Asthma is caused by a number of different factors, but it is aggravated by “particulate matter,” or small particles that are emitted from the incomplete combustion of fossil fuels and other substances.  These particulates can lodge in the lungs, making it difficult to breathe. 
So, what are the economic effects of a high asthma rate?  Economists tend to measure the direct costs ( doctors’ visits, medications, hospitalization, etc.), as well as the opportunity costs (days taken off from work to spend with a sick child, etc). That can add up quickly. More difficult to measure, but no less significant, is lost productivity.  How much more economically productive could someone be, if she didn’t have a respiratory disease that – literally – slowed her down?

Particulate matter is also associated with reduced lung capacity, nonfatal heart attacks (which actually can be fatal in people with pre-existing conditions),  and irritation of the airways. And these are only the health effects. Particulate matter is increasingly a problem when it combines with sunlight to produce ground level ozone, which decrease your enjoyment of the view from Mt. Katahdin, or when it is deposited in Maine’s lakes or streams, changing their basic chemistry and affecting the integrity of the ecological system.

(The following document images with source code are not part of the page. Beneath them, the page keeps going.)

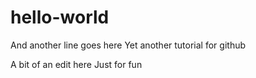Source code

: # hello-world

And another line goes here
Yet another tutorial for github

A bit of an edit here
Just for fun
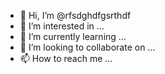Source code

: - 👋 Hi, I’m @rfsdghdfgsrthdf
- 👀 I’m interested in ...
- 🌱 I’m currently learning ...
- 💞️ I’m looking to collaborate on ...
- 📫 How to reach me ...

<!---
rfsdghdfgsrthdf/rfsdghdfgsrthdf is a ✨ special ✨ repository because its `README.md` (this file) appears on your GitHub profile.
You can click the Preview link to take a look at your changes.
--->
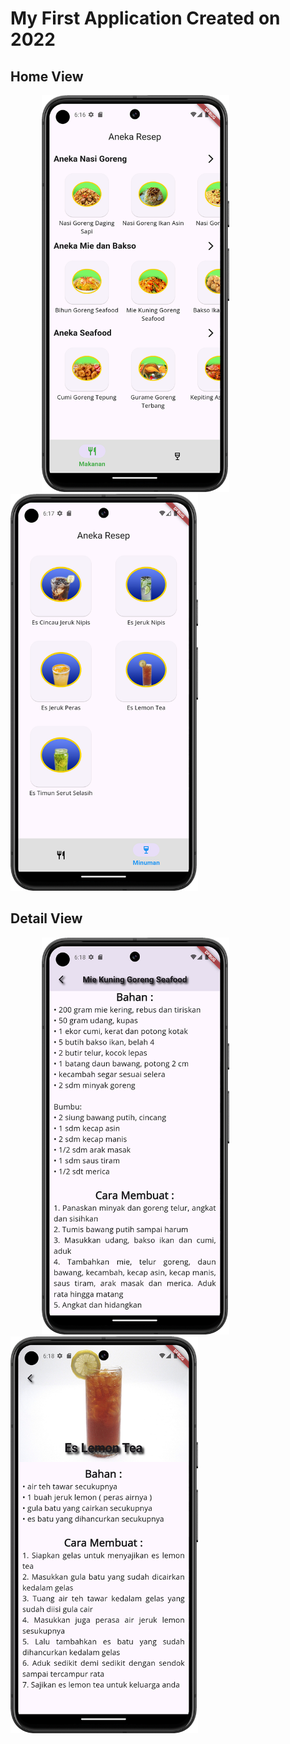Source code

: # My First Application Created on 2022

## Home View
<div align="left">
    <a href="url"><img src="https://raw.githubusercontent.com/bima1313/aneka_resep_app/main/screenshot_1.png" height="635" width="300" hspace="50"></a>    
    <a href="url"><img src="https://raw.githubusercontent.com/bima1313/aneka_resep_app/main/screenshot_2.png" height="635" width="300"></a>
</div>

## Detail View
<div align="left">
  <a href="url"><img src="https://raw.githubusercontent.com/bima1313/aneka_resep_app/main/screenshot_3.png" height="635" width="300" hspace="50"></a>
  <a href="url"><img src="https://raw.githubusercontent.com/bima1313/aneka_resep_app/main/screenshot_4.png" height="635" width="300" ></a>
</div>
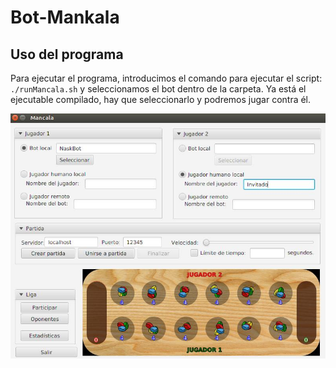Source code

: # Bot-Mankala

## Uso del programa
Para ejecutar el programa, introducimos el comando para ejecutar el script: `./runMancala.sh` y seleccionamos el bot dentro de la carpeta. Ya está el ejecutable compilado, hay que seleccionarlo y podremos jugar contra él.

![](https://github.com/sergiocantero8/Bot-Mankala/blob/main/img/captura_mankala.jpg)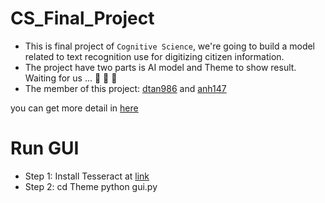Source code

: # CS_Final_Project
* This is final project of `Cognitive Science`, we're going to build a model related to text recognition use for digitizing citizen information. 
* The project have two parts is AI model and Theme to show result. Waiting for us ... :rocket: :rocket: :rocket:
* The member of this project: [dtan986](https://www.linkedin.com/in/tan-duong-622189225/) and [anh147](https://www.linkedin.com/in/anh147/)

you can get more detail in [here](./AI_corner/Code)

# Run GUI
* Step 1: Install Tesseract at [link](https://github.com/UB-Mannheim/tesseract/wiki)
* Step 2: 
cd Theme
python gui.py


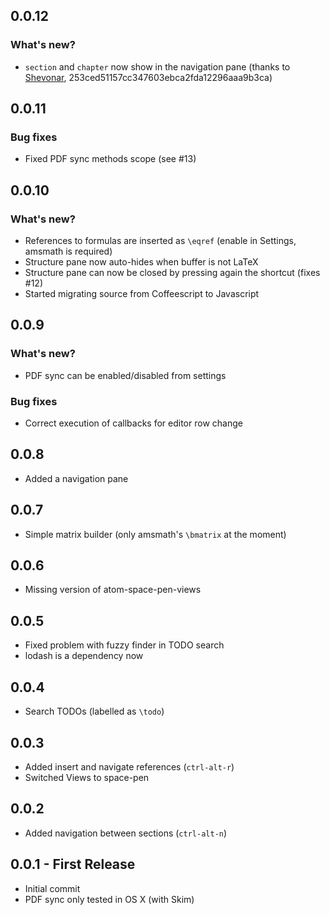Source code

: ## 0.0.12

### What's new?

* `section` and `chapter` now show in the navigation pane (thanks to [Shevonar](https://github.com/Shevonar), 253ced51157cc347603ebca2fda12296aaa9b3ca)

## 0.0.11

### Bug fixes

* Fixed PDF sync methods scope (see #13)


## 0.0.10

### What's new?

* References to formulas are inserted as `\eqref` (enable in Settings, amsmath is required)
* Structure pane now auto-hides when buffer is not LaTeX
* Structure pane can now be closed by pressing again the shortcut (fixes #12)
* Started migrating source from Coffeescript to Javascript

## 0.0.9

### What's new?

* PDF sync can be enabled/disabled from settings

### Bug fixes

* Correct execution of callbacks for editor row change

## 0.0.8

* Added a navigation pane

## 0.0.7
* Simple matrix builder (only amsmath's `\bmatrix` at the moment)

## 0.0.6
* Missing version of atom-space-pen-views

## 0.0.5
* Fixed problem with fuzzy finder in TODO search
* lodash is a dependency now

## 0.0.4
* Search TODOs (labelled as `\todo`)

## 0.0.3
* Added insert and navigate references (`ctrl-alt-r`)
* Switched Views to space-pen

## 0.0.2
* Added navigation between sections (`ctrl-alt-n`)

## 0.0.1 - First Release
* Initial commit
* PDF sync only tested in OS X (with Skim)

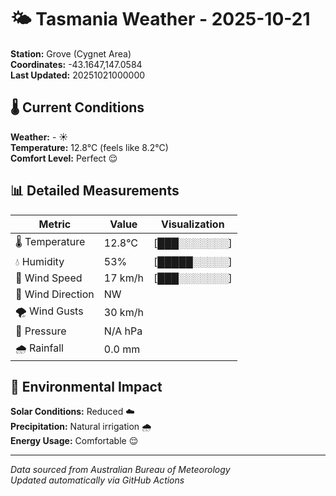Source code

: # 🌤️ Tasmania Weather - 2025-10-21

**Station:** Grove (Cygnet Area)  
**Coordinates:** -43.1647,147.0584  
**Last Updated:** 20251021000000

## 🌡️ Current Conditions

**Weather:** - ☀️  
**Temperature:** 12.8°C (feels like 8.2°C)  
**Comfort Level:** Perfect 😌

## 📊 Detailed Measurements

| Metric | Value | Visualization |
|--------|-------|---------------|
| 🌡️ Temperature | 12.8°C | [███░░░░░░░] |
| 💧 Humidity | 53% | [█████░░░░░] |
| 💨 Wind Speed | 17 km/h | [███░░░░░░░] |
| 🧭 Wind Direction | NW | |
| 🌪️ Wind Gusts | 30 km/h | |
| 🔽 Pressure | N/A hPa | |
| 🌧️ Rainfall | 0.0 mm | |

## 🌱 Environmental Impact

**Solar Conditions:** Reduced ☁️  
**Precipitation:** Natural irrigation 🌧️  
**Energy Usage:** Comfortable 😌

---
*Data sourced from Australian Bureau of Meteorology*  
*Updated automatically via GitHub Actions*
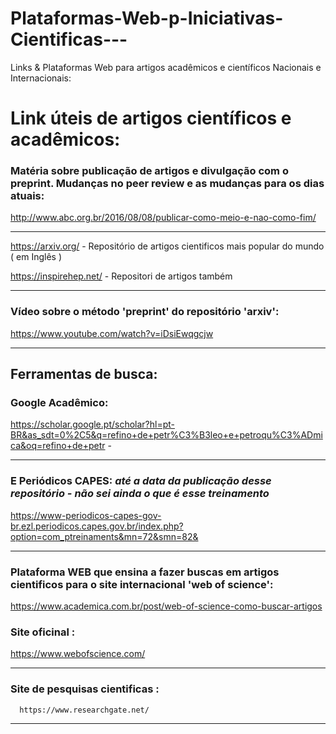 # Plataformas-Web-p-Iniciativas-Cientificas---
Links &amp; Plataformas Web para artigos acadêmicos e científicos Nacionais e Internacionais:

# Link úteis de artigos científicos e acadêmicos:

### Matéria sobre publicação de artigos e divulgação com o preprint. Mudanças no peer review e as mudanças para os dias atuais:

http://www.abc.org.br/2016/08/08/publicar-como-meio-e-nao-como-fim/
***
https://arxiv.org/  - Repositório de artigos cientificos mais popular do mundo  ( em Inglês )

https://inspirehep.net/ - Repositori de artigos também
***
### Vídeo sobre o método 'preprint' do repositório 'arxiv':
https://www.youtube.com/watch?v=iDsiEwqgcjw
***
## Ferramentas de busca:
### Google Acadêmico:

https://scholar.google.pt/scholar?hl=pt-BR&as_sdt=0%2C5&q=refino+de+petr%C3%B3leo+e+petroqu%C3%ADmica&oq=refino+de+petr  - 
***

### E Periódicos CAPES:   _até a data da publicação desse repositório - não sei ainda o que é esse treinamento_
https://www-periodicos-capes-gov-br.ezl.periodicos.capes.gov.br/index.php?option=com_ptreinaments&mn=72&smn=82&
***
### Plataforma WEB que ensina a fazer buscas em artigos cientificos para o site internacional 'web of science':
https://www.academica.com.br/post/web-of-science-como-buscar-artigos

### Site oficinal :
https://www.webofscience.com/
***
### Site de pesquisas cientificas :
      https://www.researchgate.net/
***      

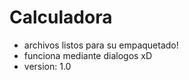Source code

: # Calculadora
* archivos listos para su empaquetado!
* funciona mediante dialogos xD
* version: 1.0 
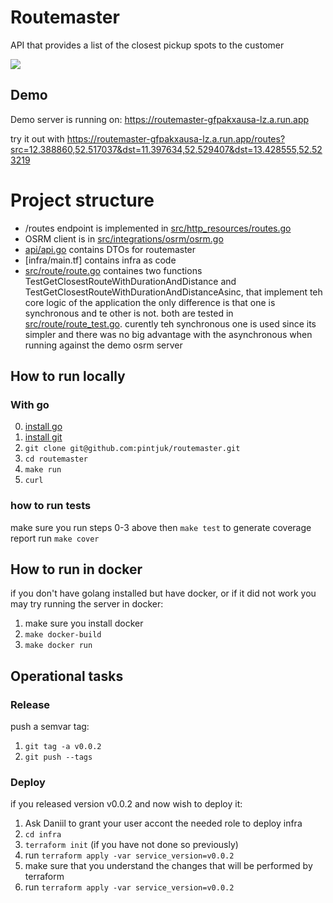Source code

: 
# Routemaster

API that provides a list of the closest pickup spots to the customer

![](https://t3.ftcdn.net/jpg/00/82/84/72/360_F_82847279_fW7TCAujmT5B1G3HwSK7uPzrb0dgXGo2.jpg)



## Demo
Demo server is running on: https://routemaster-gfpakxausa-lz.a.run.app


try it out with
https://routemaster-gfpakxausa-lz.a.run.app/routes?src=12.388860,52.517037&dst=11.397634,52.529407&dst=13.428555,52.523219

# Project structure

- /routes endpoint is implemented in [src/http_resources/routes.go](src/http_resources/routes.go)
- OSRM client is in [src/integrations/osrm/osrm.go](src/integrations/osrm/osrm.go)
- [api/api.go](api/api.go) contains DTOs for routemaster
- [infra/main.tf] contains infra as code
- [src/route/route.go](src/route/route.go) containes two functions TestGetClosestRouteWithDurationAndDistance and TestGetClosestRouteWithDurationAndDistanceAsinc, that implement teh core logic of the application the only difference is that one is synchronous and te other is not. both are tested in [src/route/route_test.go](src/route/route_test.go). curently teh synchronous one is used since its simpler and there was no big advantage with the asynchronous when running against the demo osrm server
## How to run locally

### With go
0) [install go](https://go.dev/doc/install)
1) [install git](https://git-scm.com/book/en/v2/Getting-Started-Installing-Git)
2) `git clone git@github.com:pintjuk/routemaster.git`
3) `cd routemaster`
4) `make run`
5) `curl `
### how to run tests
make sure you run steps 0-3 above then `make test` to generate coverage report run `make cover`

## How to run in docker
if you don't have golang installed but have docker, or if it did not work you may try running the server in docker:
1) make sure you install docker
2) `make docker-build`
3) `make docker run`

## Operational tasks
### Release
push a semvar tag:
1) `git tag -a v0.0.2`
2) `git push --tags`

### Deploy
if you released version v0.0.2 and now wish to deploy it:
1) Ask Daniil to grant your user accont the needed role to deploy infra
2) `cd infra`
3) `terraform init` (if you have not done so previously)
3) run `terraform apply -var service_version=v0.0.2`
4) make sure that you understand the changes that will be performed by terraform
5) run `terraform apply -var service_version=v0.0.2`


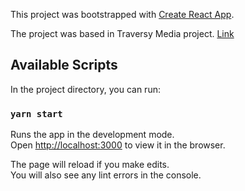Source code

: This project was bootstrapped with [Create React App](https://github.com/facebook/create-react-app). 

The project was based in Traversy Media project. 
[Link](https://www.youtube.com/watch?v=YaioUnMw0mo)

## Available Scripts

In the project directory, you can run:

### `yarn start`

Runs the app in the development mode.<br />
Open [http://localhost:3000](http://localhost:3000) to view it in the browser.

The page will reload if you make edits.<br />
You will also see any lint errors in the console.
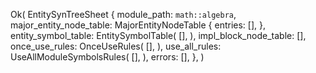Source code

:Ok(
    EntitySynTreeSheet {
        module_path: `math::algebra`,
        major_entity_node_table: MajorEntityNodeTable {
            entries: [],
        },
        entity_symbol_table: EntitySymbolTable(
            [],
        ),
        impl_block_node_table: [],
        once_use_rules: OnceUseRules(
            [],
        ),
        use_all_rules: UseAllModuleSymbolsRules(
            [],
        ),
        errors: [],
    },
)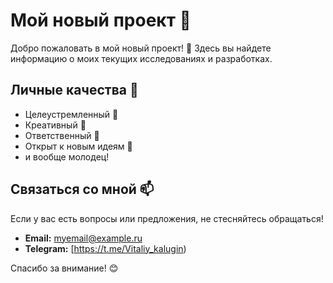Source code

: # Мой новый проект 🚀

Добро пожаловать в мой новый проект! 🎉 Здесь вы найдете информацию о моих текущих исследованиях и разработках.

## Личные качества 🌟

- Целеустремленный 💪
- Креативный 🎨
- Ответственный 📅
- Открыт к новым идеям 🌱
- и вообще молодец! 

## Связаться со мной 📫

Если у вас есть вопросы или предложения, не стесняйтесь обращаться!

- **Email:** myemail@example.ru
- **Telegram:** [https://t.me/Vitaliy_kalugin)

Спасибо за внимание! 😊
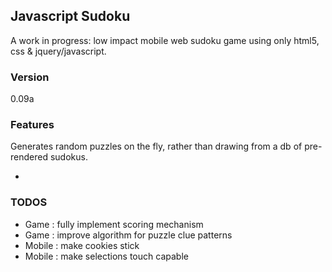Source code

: ## Javascript Sudoku
A work in progress: low impact mobile web sudoku game using only html5, css & jquery/javascript.

### Version
0.09a

### Features
Generates random puzzles on the fly, rather than drawing from a db of pre-rendered sudokus.

- 

### TODOS
+ Game : fully implement scoring mechanism
+ Game : improve algorithm for puzzle clue patterns
+ Mobile : make cookies stick
+ Mobile : make selections touch capable
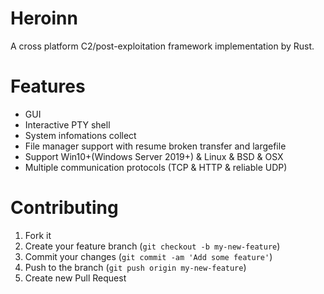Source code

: # Heroinn
A cross platform C2/post-exploitation framework implementation by Rust.

# Features

* GUI
* Interactive PTY shell
* System infomations collect
* File manager support with resume broken transfer and largefile
* Support Win10+(Windows Server 2019+) & Linux & BSD & OSX
* Multiple communication protocols (TCP & HTTP & reliable UDP)

# Contributing

1. Fork it
2. Create your feature branch (`git checkout -b my-new-feature`)
3. Commit your changes (`git commit -am 'Add some feature'`)
4. Push to the branch (`git push origin my-new-feature`)
5. Create new Pull Request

And this is just one contaminant.  Other contaminants likely to be reduced include, as stated, carbon dioxide, sulfur dioxide, and nitrogen oxides.  Add in those costs of human diseases health effects and other ecological damages related to these contaminants, and we’re talking real money.

This is the biggest problem that I see with passing reasonable, beneficial environmental regulations. Those opposed to such regulations have a wealth of data at their fingertips detailing the costs of compliance. It’s very easy to show that complying with a certain regulation (installing pollution control technology, for example, or using a more expensive but “cleaner” production process) will cost money, or jobs. Less simple is detailing the benefits of reducing harmful pollution. And for some, that difference could literally be a matter of life and death.